AI and legal experts told the FT this “memorization” ability could have serious ramifications on AI groups’ battle against dozens of copyright lawsuits around the world, as it undermines their core defense that LLMs “learn” from copyrighted works but do not store copies.
Sam Altman would like to remind you each Old Lady at a Library consume 284 cubic feet of Oxygen a day from the air.
Also, hey at least they made sure to probably destroy the physical copy they ripped into their hopelessly fragmented CorpoNapster fever dream, the law is the law.



Doesn’t this just mean they copied the original text, and still managed to get some of it wrong?
They don’t copy the book and store the words in a database or anything. LLMs don’t have a brain or storage.
They copy it, convert pieces into numbers for its vector database, and mathematically reconstruct it when you ask it a question.
Since it’s reconstructing it (with math), it hallucinates and gets it wrong…

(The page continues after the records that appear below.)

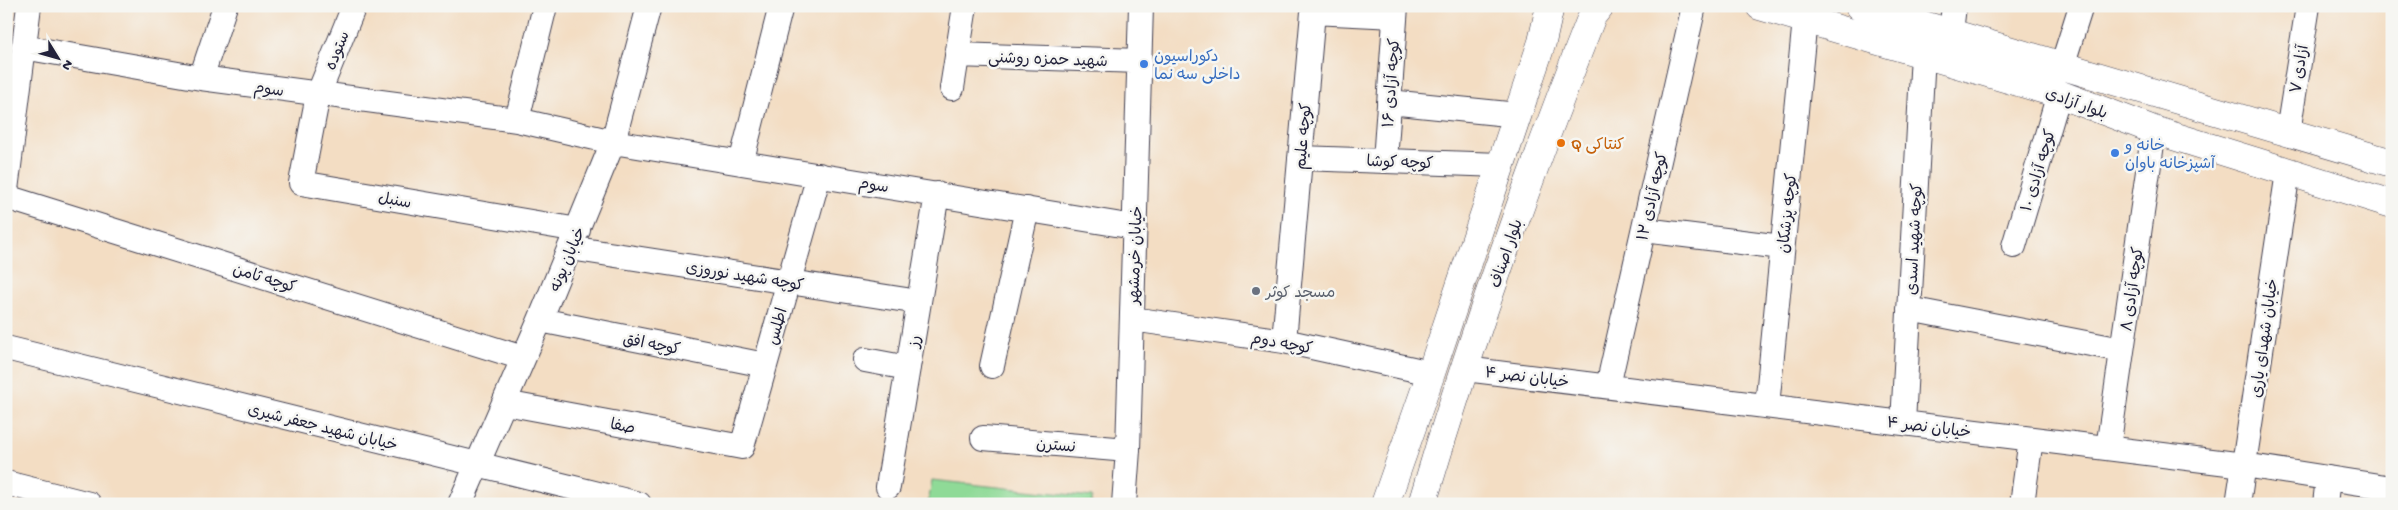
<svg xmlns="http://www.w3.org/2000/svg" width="2398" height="510" font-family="'Gochi Hand','Playpen Sans Arabic',sans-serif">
<rect width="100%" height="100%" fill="#f6f6f2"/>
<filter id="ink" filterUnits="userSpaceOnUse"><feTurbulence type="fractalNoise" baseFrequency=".02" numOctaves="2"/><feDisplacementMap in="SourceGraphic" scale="10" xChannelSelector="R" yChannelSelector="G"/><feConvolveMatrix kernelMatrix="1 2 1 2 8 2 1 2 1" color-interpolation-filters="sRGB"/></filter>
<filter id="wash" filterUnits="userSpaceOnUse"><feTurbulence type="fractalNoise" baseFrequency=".0096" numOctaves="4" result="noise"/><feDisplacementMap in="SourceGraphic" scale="20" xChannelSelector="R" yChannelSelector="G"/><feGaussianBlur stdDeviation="1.12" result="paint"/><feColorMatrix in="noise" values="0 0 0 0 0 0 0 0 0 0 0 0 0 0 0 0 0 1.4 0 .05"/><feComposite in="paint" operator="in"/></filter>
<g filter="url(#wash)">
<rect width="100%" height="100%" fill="#f3ddc3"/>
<path fill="#8fda97" stroke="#587e69" d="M932,480l160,17v7h-164z"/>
</g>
<g filter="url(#ink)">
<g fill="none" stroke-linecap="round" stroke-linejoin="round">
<g stroke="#413e4f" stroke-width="26">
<path id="minor" d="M354,6l-36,89 -17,88 277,47
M545,6l-28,114 96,22 521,85
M1951,32l3,-26
M23,47l178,31 316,42
M957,55l183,6
M2062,66l19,-60
M201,78l24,-72
M952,88l13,-82
M1389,102l129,13
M2288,132l20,-126
M1300,158l201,7
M1385,161l11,-155
M741,163l40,-157
M6,190l23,-184
M6,197l517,161
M1644,230l138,17
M2014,246l45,-152
M570,248l349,54
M1909,309l213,41
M1132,319l152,22 147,32
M540,320l225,45
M1284,341l29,-329 82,4
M6,348l633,156
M865,360l43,8
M992,366l35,-157
M1465,369l779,96 148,23
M1608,386l86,-380
M505,403l237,44 77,-272
M1767,406l38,-387
M1903,423l20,-369
M983,438l145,12
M2108,448l46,-318
M6,483l83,21
M888,487l49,-293
M460,504l80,-184 73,-178 36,-136
M1124,504l4,-54 13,-444
M2022,504l9,-65
M2238,504l50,-332
M2325,504l3,-26"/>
</g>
<g stroke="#413e4f" stroke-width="29">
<path id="major" d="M1760,6l299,88 95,36 238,74
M1859,6l533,157
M1385,504l46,-131 111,-331 8,-36
M1422,504c49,-165 107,-328 170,-488l8,-10"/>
</g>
<use href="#minor" stroke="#fff" stroke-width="24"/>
<use href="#major" stroke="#fff" stroke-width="28"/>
</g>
</g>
<g fill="#3f7fe0" stroke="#f6f6f2" stroke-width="2">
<circle cx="1144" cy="64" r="5"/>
<circle cx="2115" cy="153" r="5"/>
</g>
<circle fill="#e8710a" stroke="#f6f6f2" stroke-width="2" cx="1561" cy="143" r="5"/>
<circle fill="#6b7280" stroke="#f6f6f2" stroke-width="2" cx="1256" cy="291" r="5"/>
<g text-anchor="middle" stroke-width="5" stroke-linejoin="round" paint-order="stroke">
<g font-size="16" fill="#22223b" stroke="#f6f6f2">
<text transform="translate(336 50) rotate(-68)" y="6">ستوده</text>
<text transform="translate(1048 58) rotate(2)" y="6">شهید حمزه روشنی</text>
<text transform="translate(2298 69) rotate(-81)" y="6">آزادی ۷</text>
<text transform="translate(1390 83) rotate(-86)" y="6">کوچه آزادی ۱۶</text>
<text transform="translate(269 88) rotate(8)" y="6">سوم</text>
<text transform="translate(2077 102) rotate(20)" y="6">بلوار آزادی</text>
<text transform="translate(1302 136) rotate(-85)" y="6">کوچه علیم</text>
<text transform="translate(1400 161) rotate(2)" y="6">کوچه کوشا</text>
<text transform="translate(2037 170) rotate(-73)" y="6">کوچه آزادی ۱۰</text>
<text transform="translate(874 184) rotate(9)" y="6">سوم</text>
<text transform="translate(1651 196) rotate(-77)" y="6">کوچه آزادی ۱۲</text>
<text transform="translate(395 199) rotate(10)" y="6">سنبل</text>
<text transform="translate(1786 213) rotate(-84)" y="6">کوچه پزشکان</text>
<text transform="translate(1913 239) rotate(-87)" y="6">کوچه شهید اسدی</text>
<text transform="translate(1505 253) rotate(-71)" y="6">بلوار اصناف</text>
<text transform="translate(1134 255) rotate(-88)" y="6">خیابان خرمشهر</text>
<text transform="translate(566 259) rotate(-67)" y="6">خیابان پونه</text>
<text transform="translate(745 275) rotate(9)" y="6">کوچه شهید نوروزی</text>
<text transform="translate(265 277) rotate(17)" y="6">کوچه ثامن</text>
<text transform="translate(2131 289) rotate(-82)" y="6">کوچه آزادی ۸</text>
<text transform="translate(776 326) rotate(-74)" y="6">اطلس</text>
<text transform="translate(2263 338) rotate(-82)" y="6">خیابان شهدای یاری</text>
<text transform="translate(913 341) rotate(-81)" y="6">رز</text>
<text transform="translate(1282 342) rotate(10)" y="6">کوچه دوم</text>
<text transform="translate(652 343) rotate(11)" y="6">کوچه افق</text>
<text transform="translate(1527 376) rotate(7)" y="6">خیابان نصر ۴</text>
<text transform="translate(623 425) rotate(11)" y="6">صفا</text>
<text transform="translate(323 426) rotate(14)" y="6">خیابان شهید جعفر شیری</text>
<text transform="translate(1929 426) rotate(7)" y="6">خیابان نصر ۴</text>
<text transform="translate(1056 444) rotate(5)" y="6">نسترن</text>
</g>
<g font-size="16" fill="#366cbe" stroke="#f6f6f2" text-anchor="start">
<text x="1154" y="61">دکوراسیون<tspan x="1154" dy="18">داخلی سه نما</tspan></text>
<text x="2125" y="150">خانه و<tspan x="2125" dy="18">آشپزخانه باوان</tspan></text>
</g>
<g font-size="16" fill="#c56008" stroke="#f6f6f2" text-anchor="start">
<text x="1571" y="149">Q کنتاکی</text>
</g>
<g font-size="16" fill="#5b616d" stroke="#f6f6f2" text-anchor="start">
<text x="1266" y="297">مسجد کوثر</text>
</g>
</g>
<rect width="2398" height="510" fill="none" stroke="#f6f6f2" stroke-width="25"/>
<g transform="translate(58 58) rotate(127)" stroke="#f6f6f2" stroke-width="4" paint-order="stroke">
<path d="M0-4L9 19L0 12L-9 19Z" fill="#22223b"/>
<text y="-8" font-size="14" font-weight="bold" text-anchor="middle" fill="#22223b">N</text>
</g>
</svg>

I like this way of thinking about it, but I would scare quote that “hallucinates.” Its more like its been encrypted, and then decrypted with an imperfect algorithm. Or like a lossy compression and decompression.
We have mathematical understanding for these things. Its not a mysterious thing like the human brain still is for science. Personification of them is an unfortunate side affect of the fact its designed to emulate human intelligence and uses natural language in a sort of “conversation.” It does more to obfuscate the real nature of them than it does to explain them.
This, and lossy compression is exactly right.
Alternatively, it’s a decomposition of a big matrix (think very large excel) wherein each cell is a probability you observe every other word (really its tokens of course but for sake of argument) given that you’ve observed other words. Like, you could literally make a transformer in excel. It wouldn’t run, but that’s excels fault, not the math.
Aside: but I’m pretty sure distributing a lossy compression and decompression algorithm is distribution, and charging for it is also there. Realistically if this is allowed, anyone should be able to pirate anything for any reason legally as long as it’s passed through a lossy compression and decompression first.
Yeah, there isnt much of a difference as far as how the data is transformed between your pirating case and and the case of an ai providing copywritten material. It really is only because they treat it like an artificial person that they are able to convince people it should be allowed.
The kick in the teeth is, if I charged people for me to recite a copywritten novel, that I memorized but dont have the explicit permission to use, I’d be sued. There really is no way to argue this should be allowed that doesnt immediately fall apart if you pull it apart even a little.
I didn’t cheat on you, I just didn’t realize I was making love to an entirely different woman! They are different OK!!!
That’s a interesting question. Think of the Star Trek holodeck. If someone creates a perfect holodeck recreation of their own partner, and sleeps with that simulation, is that cheating on their partner? Let’s assume it’s not one of those fancy sentient holograms like the doctor, just a regular mindless one.
what if they are the doctor and have sex with a ghost?
That’s just a good old Blazin’ time
I prefer Blazin’ with Bev’
Bev is implied when one is already Blazin’
Eh I would say it’s masturbating to a “picture” of their partner. It’s just a sexy light show. As long as it’s not sentient it can never have feelings back so it’s just a sex toy. Ever hear of a clone-a-willy?
As with a picture, the important part is consent. Was the picture/3D model created with informed consent from the partner that it might reasonably be used for masturbation? If so, then not cheating. Otherwise it is.